Les contraintes sont d'ordre sanitaire, technique,
organisationnel et externe. Le marché local reste informel et
embryonnaire, mais les facteurs de son épanouissement se dessinent
à savoir :
- le changement des habitudes alimentaires (demande de plus en
plus croissante des produits et denrées non fertilisés aux
engrais chimiques) ;
- la tendance à l'uniformisation des habitudes
alimentaires ;
- l'action de l'organisation des consommateurs ;
Le circuit de commercialisation est très court et se
limite à trois intervenants qui sont les, producteurs, les exportateurs
et les importateurs.
Au Cameroun, les atouts pour le développement de
l'agriculture biologique sont importants malgré les contraintes
énoncées ci-dessus. Il y a le potentiel naturel, le potentiel
humain et la conjoncture économique agricole. Le développement de
la filière s'est traduit par un accroissement significatif des
productions et du nombre des opérateurs.
Les producteurs se partagent en trois catégories en
fonction de la taille des exploitations et du régime foncier :
- les petits producteurs fermiers qu'on rencontre dans toutes les
zones. Ce sont les exploitations familiales impliquées dans le commerce
qui produisent ananas, papayes, piments, avocats et diverses cultures
vivrières. Ces exploitations ont des tailles allant de un à deux
hectares ;
- les producteurs des exploitations commerciales. La taille des
exploitations est de deux à dix hectares. Les spéculations sont
ananas, papaye, cacao, café...et on les trouve surtout dans les
provinces du centre ;
- les producteurs des cultures de rentes. La taille des
exploitations va de cinq à plus de cent hectares. Ce sont les
producteurs reconvertis à la production biologique. Les principales
spéculations sont : cacao, café et palmier.

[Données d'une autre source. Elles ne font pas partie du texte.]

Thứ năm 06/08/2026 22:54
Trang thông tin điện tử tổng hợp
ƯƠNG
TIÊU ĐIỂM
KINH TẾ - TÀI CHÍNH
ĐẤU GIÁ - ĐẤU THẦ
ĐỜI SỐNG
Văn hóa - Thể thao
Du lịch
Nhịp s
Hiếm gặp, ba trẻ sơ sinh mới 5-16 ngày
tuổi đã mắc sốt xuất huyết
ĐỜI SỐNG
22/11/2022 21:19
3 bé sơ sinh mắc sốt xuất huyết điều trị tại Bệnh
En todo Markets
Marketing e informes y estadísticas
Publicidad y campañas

Ce secteur est prometteur au Cameroun, cependant, beaucoup reste
encore à faire pour son développement. C'est pourquoi, le Tchad
pour se lancer dans la pratique biologique doit tirer des leçons de
toutes ces expériences.
Au Mali également, des pas importants ont
été franchis notamment sur le coton, l'igname, les patates
douces, les papayes et bien d'autres produits biologiques. Grâce à
l'appui de Helvetas qui est une association suisse de
coopération et de développement, les produits ont pris leurs
marques. Des productions importantes sont faites et les travaux de recherche de
qualité accompagnent ce progrès. Les contraintes et les atouts
restent presque les mêmes que dans les pays étudiés ci
haut.
Quant au Sénégal, le secteur de
l'agriculture biologique se développe à un rythme impressionnant.
ONGs et associations se multiplient, amenant les autorités politiques
à accorder une oreille attentive aux préoccupations de ce
secteur. Ainsi, le Conseil Sénégalais pour l'Agriculture
Biologique (COSAB) est devenu un cadre de réflexion et d'action
incontournable. Il impulse le développement de ce secteur.
D'une manière générale, nous dirons que ces
différentes et probantes expériences sur l'agrobiologie,
permettent d'en faire le point. C'est une halte pour le Tchad d'évaluer
le chemin parcouru en agriculture conventionnelle et de s'orienter vers
l'agriculture biologique pour ce qui reste à faire. Car la pratique bio
est la seule issue pouvant l'aider à régler certains de ses
problèmes environnementaux et à se hisser à une
compétitivité sur le marché extérieur malgré
les contraintes.
Ainsi donc, la pratique de l'agrobiologie peut contribuer
réellement à la préservation des équilibres
écologiques de base si les remarques et suggestions, tirées de
toutes ces expériences vécues ailleurs et
présentées dans le chapitre qui suit, soient prises en compte.